WHAT NEEDS TO BE DONE: Please copy out the listing below in full and exactly.
+ + + + +
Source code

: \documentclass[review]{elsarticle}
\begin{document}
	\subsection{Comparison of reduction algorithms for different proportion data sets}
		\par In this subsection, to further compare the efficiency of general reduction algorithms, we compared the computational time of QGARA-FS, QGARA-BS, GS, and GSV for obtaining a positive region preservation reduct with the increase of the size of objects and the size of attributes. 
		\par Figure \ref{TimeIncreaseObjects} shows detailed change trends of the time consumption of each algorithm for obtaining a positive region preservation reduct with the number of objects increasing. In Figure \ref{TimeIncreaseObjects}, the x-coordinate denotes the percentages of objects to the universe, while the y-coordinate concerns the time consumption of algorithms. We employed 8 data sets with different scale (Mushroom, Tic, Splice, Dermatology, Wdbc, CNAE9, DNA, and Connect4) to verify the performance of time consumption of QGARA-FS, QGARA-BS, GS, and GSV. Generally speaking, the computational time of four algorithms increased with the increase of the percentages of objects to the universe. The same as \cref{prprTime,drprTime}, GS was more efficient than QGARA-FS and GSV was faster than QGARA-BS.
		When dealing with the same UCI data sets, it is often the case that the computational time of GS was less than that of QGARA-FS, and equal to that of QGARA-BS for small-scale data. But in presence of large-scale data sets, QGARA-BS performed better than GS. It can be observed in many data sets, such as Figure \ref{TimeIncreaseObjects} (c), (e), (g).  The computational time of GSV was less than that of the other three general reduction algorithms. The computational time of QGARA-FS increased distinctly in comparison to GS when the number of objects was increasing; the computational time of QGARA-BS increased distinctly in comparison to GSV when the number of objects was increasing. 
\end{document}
+ + + + +
TASK SOLUTION:
Source code

: \documentclass[review]{elsarticle}
\begin{document}
	\subsection{Comparison of reduction algorithms for different proportion data sets}
		\par In this subsection, to further compare the efficiency of general reduction algorithms, we compared the computational time of QGARA-FS, QGARA-BS, GS, and GSV for obtaining a positive region preservation reduct with the increase of the size of objects and the size of attributes. 
		\par Figure \ref{TimeIncreaseObjects} shows detailed change trends of the time consumption of each algorithm for obtaining a positive region preservation reduct with the number of objects increasing. In Figure \ref{TimeIncreaseObjects}, the x-coordinate denotes the percentages of objects to the universe, while the y-coordinate concerns the time consumption of algorithms. We employed 8 data sets with different scale (Mushroom, Tic, Splice, Dermatology, Wdbc, CNAE9, DNA, and Connect4) to verify the performance of time consumption of QGARA-FS, QGARA-BS, GS, and GSV. Generally speaking, the computational time of four algorithms increased with the increase of the percentages of objects to the universe. The same as \cref{prprTime,drprTime}, GS was more efficient than QGARA-FS and GSV was faster than QGARA-BS.
		When dealing with the same UCI data sets, it is often the case that the computational time of GS was less than that of QGARA-FS, and equal to that of QGARA-BS for small-scale data. But in presence of large-scale data sets, QGARA-BS performed better than GS. It can be observed in many data sets, such as Figure \ref{TimeIncreaseObjects} (c), (e), (g).  The computational time of GSV was less than that of the other three general reduction algorithms. The computational time of QGARA-FS increased distinctly in comparison to GS when the number of objects was increasing; the computational time of QGARA-BS increased distinctly in comparison to GSV when the number of objects was increasing. 
\end{document}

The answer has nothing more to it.